Chelsea and Antonio Conte: A timeline of tension as manager finally departs
Antonio Conte's departure from Stamford Bridge has been a long time in the making. Tensions between the Italian and the Chelsea board over transfer policy have bubbled away for more than a year, compounded by clashes with senior players and a spectacular decline in form on the pitch in 2018.
Much of the damage to the relationship with his employers was highlighted by Conte's own public comments.
Conte sacked as Chelsea manager
ESPN FC takes a look back at the key quotes that ultimately saw the Italian's position at Chelsea go from perilous to untenable.
No sooner had Chelsea lifted the Premier League title than Conte sounded a warning: He needed more players.
"We didn't have a lot of injuries this season... I think this season we worked very hard, but we are also very good and we are also very lucky."
Chelsea's summer transfer window didn't go well, and Conte -- who reportedly came close to quitting -- was gloomy on the eve of the new season.
"For me, it will be the most difficult season of my career.
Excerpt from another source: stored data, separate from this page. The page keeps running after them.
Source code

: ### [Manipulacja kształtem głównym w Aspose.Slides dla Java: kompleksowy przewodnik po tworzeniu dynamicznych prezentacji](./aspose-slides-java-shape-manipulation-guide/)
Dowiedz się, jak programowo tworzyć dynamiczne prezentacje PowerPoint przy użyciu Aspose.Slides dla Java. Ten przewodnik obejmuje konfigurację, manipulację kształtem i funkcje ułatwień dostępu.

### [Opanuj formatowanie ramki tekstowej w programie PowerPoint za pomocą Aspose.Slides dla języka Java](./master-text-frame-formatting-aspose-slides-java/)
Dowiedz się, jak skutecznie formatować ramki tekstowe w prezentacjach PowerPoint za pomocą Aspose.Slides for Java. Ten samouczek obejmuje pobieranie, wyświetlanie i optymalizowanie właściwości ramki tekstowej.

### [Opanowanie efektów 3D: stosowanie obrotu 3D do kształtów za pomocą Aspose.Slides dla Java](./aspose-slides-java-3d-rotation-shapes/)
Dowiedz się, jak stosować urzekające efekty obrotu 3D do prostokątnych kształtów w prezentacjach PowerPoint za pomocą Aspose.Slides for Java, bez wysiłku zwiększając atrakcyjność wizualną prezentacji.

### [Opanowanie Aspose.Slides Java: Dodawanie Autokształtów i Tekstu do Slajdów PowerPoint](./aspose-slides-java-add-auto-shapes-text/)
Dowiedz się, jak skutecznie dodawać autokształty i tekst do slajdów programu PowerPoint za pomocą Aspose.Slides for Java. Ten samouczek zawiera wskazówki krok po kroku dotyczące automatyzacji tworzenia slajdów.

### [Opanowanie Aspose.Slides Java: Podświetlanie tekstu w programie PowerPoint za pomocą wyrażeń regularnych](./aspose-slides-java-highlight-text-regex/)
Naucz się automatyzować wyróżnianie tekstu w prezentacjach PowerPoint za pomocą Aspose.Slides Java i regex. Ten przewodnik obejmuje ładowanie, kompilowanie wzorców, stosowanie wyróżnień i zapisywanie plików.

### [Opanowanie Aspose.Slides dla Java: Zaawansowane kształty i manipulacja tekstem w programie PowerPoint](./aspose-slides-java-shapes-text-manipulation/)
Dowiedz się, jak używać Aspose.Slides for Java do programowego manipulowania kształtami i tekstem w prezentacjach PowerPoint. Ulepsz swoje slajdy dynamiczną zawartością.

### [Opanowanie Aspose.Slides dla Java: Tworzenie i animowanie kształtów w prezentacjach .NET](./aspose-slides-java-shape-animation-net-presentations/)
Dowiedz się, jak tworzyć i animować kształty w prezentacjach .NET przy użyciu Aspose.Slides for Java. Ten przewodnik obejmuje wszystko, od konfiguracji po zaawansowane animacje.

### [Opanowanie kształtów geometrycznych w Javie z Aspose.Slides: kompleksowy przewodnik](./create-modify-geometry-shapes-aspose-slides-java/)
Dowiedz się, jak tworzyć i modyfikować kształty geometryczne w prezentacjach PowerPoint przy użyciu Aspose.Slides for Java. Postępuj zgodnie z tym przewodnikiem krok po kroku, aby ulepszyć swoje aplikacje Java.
For many reasons. It's very difficult. I haven't a lot of time to explain a lot of these reasons. But I'm sure about this. I have this perception and I hope I've made a mistake."
The sale of Nemanja Matic to Manchester United particularly rankled, as Conte didn't think new signing Tiemoue Bakayoko was ready to step in.
"My idea was to give Bakayoko the right time to adapt in this league behind Matic. But now after the sale of Matic, we need to try to accelerate this process for Bakayoko after his injury."
As autumn turned to winter and fixtures mounted, Conte's frustration at his lack of squad options -- and Manchester City's rampant form -- boiled over.
"When you have a competitor like Manchester City that is winning every game it is very difficult to think you can win the title. People say talk negative or positive. It's bulls---. I would rather tell the truth than a good lie."
The re-opening of the transfer market saw Conte faced with a barrage of questions about Chelsea's recruitment policy, but he played down his influence.
"If the club ask me some names [of players to sign] I try to do this, but then it's the club that decides the name, the investment, which is the best player for the team... you have to understand what your role is in the club."
In an interview with Sky Italia he clarified his attitude.
"I'm not making any major demands [about transfers], also because my history says that I've never been satisfied with my demands. In fact, I've always arrived [at clubs] at times when there have been economic sacrifices being made."
Alexis Sanchez went from Arsenal to Manchester United without Chelsea lifting a finger despite Conte describing the Chilean as a "good investment."
"I like to talk about a situation that could be real, you understand? It's not important to talk about Sanchez. He's not our good problem, so why do I have to waste words on nothing?"
Conte's ramping up of transfer rhetoric coincided with a collapse in Chelsea's form, and he pointed to results as vindication of his early-season pessimism.
"I think now we must be realistic and understand what our level is. We have to struggle to fight for a Champions League place... Then, in the future, if there is the possibility [to strengthen], you have to try to buy only two or three players -- not eight players. Don't forget, this summer we brought in eight players and spent a lot less than other teams who bought only two or three."
He insisted that the board must take a share of responsibility for Chelsea's slide, but did accept he could improve in one aspect of the transfer process.
"I think I'm a bit of a disaster to convince the club to buy the players. In this aspect I can improve a lot... I have to speak more with the managers who are very, very good to persuade their clubs to spend money and buy top players.">
Anger at City's success became pointed praise as Conte maintained his criticism of Chelsea's transfer strategy.
"When you link these two situations -- a good manager and much money to spend in the transfer market -- and have the same ambition, this [what City are doing] is the final result.
"I have great ambition, but I don't have money to spend for Chelsea. The club knows very well what is my idea, what is my ambition. That ambition must always be the same. When you decide to work with this type of coach, you must understand that you take a coach with great ambition. Not a loser but a winner."
He also had a withering response to the suggestion that Chelsea might find it harder to sign elite players if they missed out on a top-four finish.
"If you remember last season we won the title, and then you can see our transfer market. I think this is not the most important thing, if you win or stay in the Champions League."
His fate long sealed, Conte refrained from further incendiary remarks until after Chelsea beat United in the FA Cup final, when he made his defiant last stand.
"I think after two years the club knows me very well. If they want to continue to work with me, they know me. I can't change. I think my past speaks very clear as a player and as a manager. You can [say] what you want, but I'm a serial winner... [Chelsea can make] the decision to charge me, [but] in two seasons I brought two trophies for this club."
He also issued one final challenge to the Chelsea board to spend in pursuit of success this summer.
"I can find the right way to win this trophy but for sure if you ask me, we can play better... but now, the real situation of this club is this. We have to play strong defensively if we want to win a trophy or take a place in the Champions League. Today it was the only way to lift a trophy. Now we are in this moment. If we want to change we can change our idea, but we must change many players."